提取的页面文本数据:

***

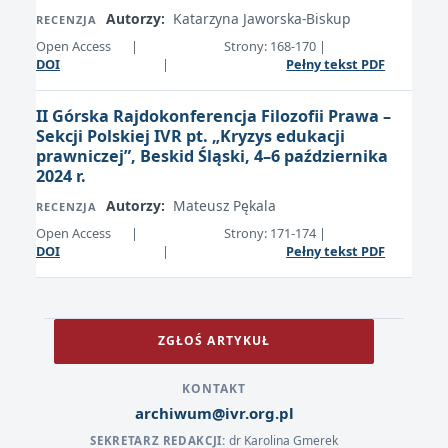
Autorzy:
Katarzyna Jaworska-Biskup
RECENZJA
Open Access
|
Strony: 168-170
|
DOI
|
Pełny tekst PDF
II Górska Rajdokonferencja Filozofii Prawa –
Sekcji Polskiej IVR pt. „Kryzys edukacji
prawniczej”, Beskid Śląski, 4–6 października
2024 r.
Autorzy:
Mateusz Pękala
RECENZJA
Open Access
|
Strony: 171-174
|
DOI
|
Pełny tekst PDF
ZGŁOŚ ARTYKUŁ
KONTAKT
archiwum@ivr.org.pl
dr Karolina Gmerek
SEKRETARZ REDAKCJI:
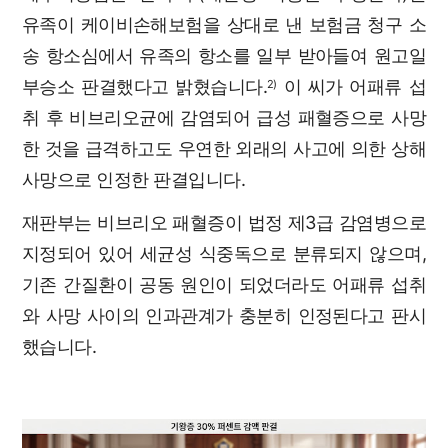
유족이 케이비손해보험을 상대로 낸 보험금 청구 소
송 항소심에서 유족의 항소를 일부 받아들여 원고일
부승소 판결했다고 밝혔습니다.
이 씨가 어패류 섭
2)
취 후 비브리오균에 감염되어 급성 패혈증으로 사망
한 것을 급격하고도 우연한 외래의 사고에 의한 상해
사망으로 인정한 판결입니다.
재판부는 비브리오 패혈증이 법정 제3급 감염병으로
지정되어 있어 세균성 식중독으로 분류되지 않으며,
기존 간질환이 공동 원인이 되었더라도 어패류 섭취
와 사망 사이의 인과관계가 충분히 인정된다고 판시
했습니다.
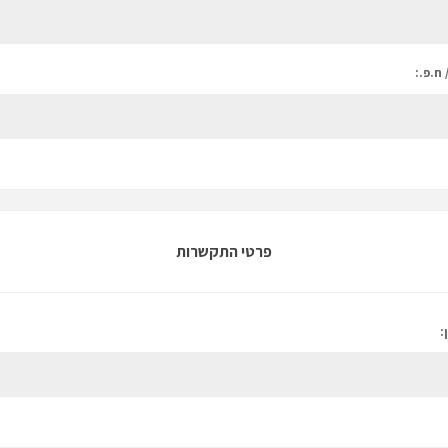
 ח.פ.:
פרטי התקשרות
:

***

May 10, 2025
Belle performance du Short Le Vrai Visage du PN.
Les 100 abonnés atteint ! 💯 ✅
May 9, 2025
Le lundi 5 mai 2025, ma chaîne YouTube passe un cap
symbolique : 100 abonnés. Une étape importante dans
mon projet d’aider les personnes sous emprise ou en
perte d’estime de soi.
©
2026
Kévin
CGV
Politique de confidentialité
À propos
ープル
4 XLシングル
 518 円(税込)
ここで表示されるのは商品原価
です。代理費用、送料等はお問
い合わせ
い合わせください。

***

任务要求 => 统计上方材料中含有字符串“abonnés”的行数，只写出数字。

你的回答 => 2